Brennstoffzellen für den breiten Einsatz fit gemacht

Knallgas unter Kontrolle

Bei Kontakt mit offenem Feuer reagiert Wasserstoff mit Sauerstoff in der sogenannten Knallgasreaktion. Bild vergrößern
Bei Kontakt mit offenem Feuer reagiert Wasserstoff mit Sauerstoff in der sogenannten Knallgasreaktion.

„Houston, wir haben hier ein Problem.“ Mit dieser Meldung von Apollo 13 wurde die Brennstoffzelle schlagartig berühmt. Am 11. April 1970 war ein Sauerstofftank an Bord des Raumschiffs auf dem Weg zum Mond explodiert. Das Merkwürdige war, dass damit die Stromversorgung an Bord ausfiel.
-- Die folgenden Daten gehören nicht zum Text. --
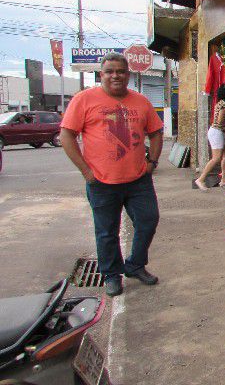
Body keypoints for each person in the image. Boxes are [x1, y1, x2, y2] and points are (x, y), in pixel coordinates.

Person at [60, 52, 164, 297]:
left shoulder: (141, 101)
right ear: (101, 74)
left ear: (128, 74)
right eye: (110, 71)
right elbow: (67, 136)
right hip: (101, 181)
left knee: (148, 220)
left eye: (120, 71)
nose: (115, 75)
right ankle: (111, 275)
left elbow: (156, 132)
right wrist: (86, 171)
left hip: (139, 179)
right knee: (107, 231)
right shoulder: (84, 99)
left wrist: (152, 162)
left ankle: (136, 265)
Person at [195, 83, 225, 190]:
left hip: (221, 132)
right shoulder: (223, 104)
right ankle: (200, 179)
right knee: (216, 158)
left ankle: (224, 179)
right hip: (217, 132)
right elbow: (220, 120)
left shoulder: (223, 103)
Was aber hat Sauerstoff mit elektrischer Energie zu tun? Die mitfiebernden Fernsehzuschauer erfuhren, dass eine „Brennstoffzelle“ an Bord aus Sauerstoff und Wasserstoff elektrischen Strom produzierte. Das dabei entstehende Wasser floss praktischerweise in die Trinkwasserversorgung der Astronauten.

Die erste Brennstoffzelle bastelte der Physikochemiker Christian Friedrich Schönbein bereits 1838. Seine Idee war genial einfach: Er wusste, dass man Wasser mit elektrischer Energie in Wasserstoff und Sauerstoff spalten kann. Diese Elektrolyse drehte Schönbein um. Er steckte zwei Platindrähte in Salzsäure und umspülte den einen Draht mit Wasserstoff, den anderen mit Sauerstoff. Zwischen den beiden Dra?hten konnte er eine elektrische Spannung messen. Fast zur gleichen Zeit kam der englische Forscher Sir William Grove auf dieselbe Idee. Beide gelten heute als Väter der Brennstoffzelle.
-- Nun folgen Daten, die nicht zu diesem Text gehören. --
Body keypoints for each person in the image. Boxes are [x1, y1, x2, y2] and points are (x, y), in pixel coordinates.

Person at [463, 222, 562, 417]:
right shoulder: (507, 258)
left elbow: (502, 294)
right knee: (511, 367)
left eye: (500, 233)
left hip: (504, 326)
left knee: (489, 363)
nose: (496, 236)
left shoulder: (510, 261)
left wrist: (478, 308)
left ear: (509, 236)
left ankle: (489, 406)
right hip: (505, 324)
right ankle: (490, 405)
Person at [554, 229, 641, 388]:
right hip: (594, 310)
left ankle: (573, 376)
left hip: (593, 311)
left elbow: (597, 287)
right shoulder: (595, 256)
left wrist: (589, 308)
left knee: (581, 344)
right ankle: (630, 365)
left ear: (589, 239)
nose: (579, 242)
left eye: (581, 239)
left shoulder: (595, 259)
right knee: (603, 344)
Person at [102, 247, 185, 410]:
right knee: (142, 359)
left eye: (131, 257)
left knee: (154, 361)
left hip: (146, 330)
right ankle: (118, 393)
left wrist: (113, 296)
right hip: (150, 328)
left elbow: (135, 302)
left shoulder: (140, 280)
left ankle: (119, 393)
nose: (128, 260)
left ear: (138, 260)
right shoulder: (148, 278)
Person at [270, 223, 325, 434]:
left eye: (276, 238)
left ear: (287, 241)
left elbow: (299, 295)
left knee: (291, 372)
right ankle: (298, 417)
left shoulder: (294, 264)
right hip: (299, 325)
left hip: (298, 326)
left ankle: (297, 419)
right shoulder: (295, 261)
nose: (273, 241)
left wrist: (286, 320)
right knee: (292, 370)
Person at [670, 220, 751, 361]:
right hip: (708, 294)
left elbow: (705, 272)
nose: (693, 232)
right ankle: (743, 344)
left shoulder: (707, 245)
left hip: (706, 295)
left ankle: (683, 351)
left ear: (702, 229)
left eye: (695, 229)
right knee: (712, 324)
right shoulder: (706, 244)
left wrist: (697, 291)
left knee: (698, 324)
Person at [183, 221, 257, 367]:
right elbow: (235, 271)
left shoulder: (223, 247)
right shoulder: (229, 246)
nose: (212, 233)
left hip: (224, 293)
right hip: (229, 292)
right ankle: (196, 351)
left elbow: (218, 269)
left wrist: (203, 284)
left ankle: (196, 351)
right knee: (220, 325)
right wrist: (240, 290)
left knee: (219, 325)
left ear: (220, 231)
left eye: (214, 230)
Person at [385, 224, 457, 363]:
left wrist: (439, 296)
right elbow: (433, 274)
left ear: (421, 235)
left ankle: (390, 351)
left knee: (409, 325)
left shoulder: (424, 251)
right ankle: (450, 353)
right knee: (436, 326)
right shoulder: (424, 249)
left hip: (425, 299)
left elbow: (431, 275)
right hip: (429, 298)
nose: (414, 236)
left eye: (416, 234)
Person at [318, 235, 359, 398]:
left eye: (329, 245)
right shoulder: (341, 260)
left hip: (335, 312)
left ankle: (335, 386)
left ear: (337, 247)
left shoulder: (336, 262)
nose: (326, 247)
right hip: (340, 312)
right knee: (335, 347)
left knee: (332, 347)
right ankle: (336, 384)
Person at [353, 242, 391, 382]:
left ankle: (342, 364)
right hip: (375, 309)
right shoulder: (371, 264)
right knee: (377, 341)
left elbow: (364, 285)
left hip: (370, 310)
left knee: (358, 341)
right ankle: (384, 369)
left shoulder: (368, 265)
Die Grundidee der Wasserstoff-Brennstoffzelle ist also so alt wie einfach. „Das kennen alle aus der Schule“, erklärt Ulrike Krewer, die am Max-Planck-Institut für Dynamik komplexer technischer Systeme in Magdeburg an Brennstoffzellensystemen forscht: „Wenn man Wasserstoff mit Sauerstoff zusammenbringt und entzündet, dann knallt es. Dabei gibt der Wasserstoff ganz schnell seine Elektronen ab, der Sauerstoff nimmt sie auf, und beide verbinden sich zu Wassermolekülen.“ Die Brennstoffzelle zwingt diese Reaktion in eine kontrollierte Bahn. Die dabei frei werdende Energie gibt sie zu einem großen Teil als nutzbare elektrische Energie ab.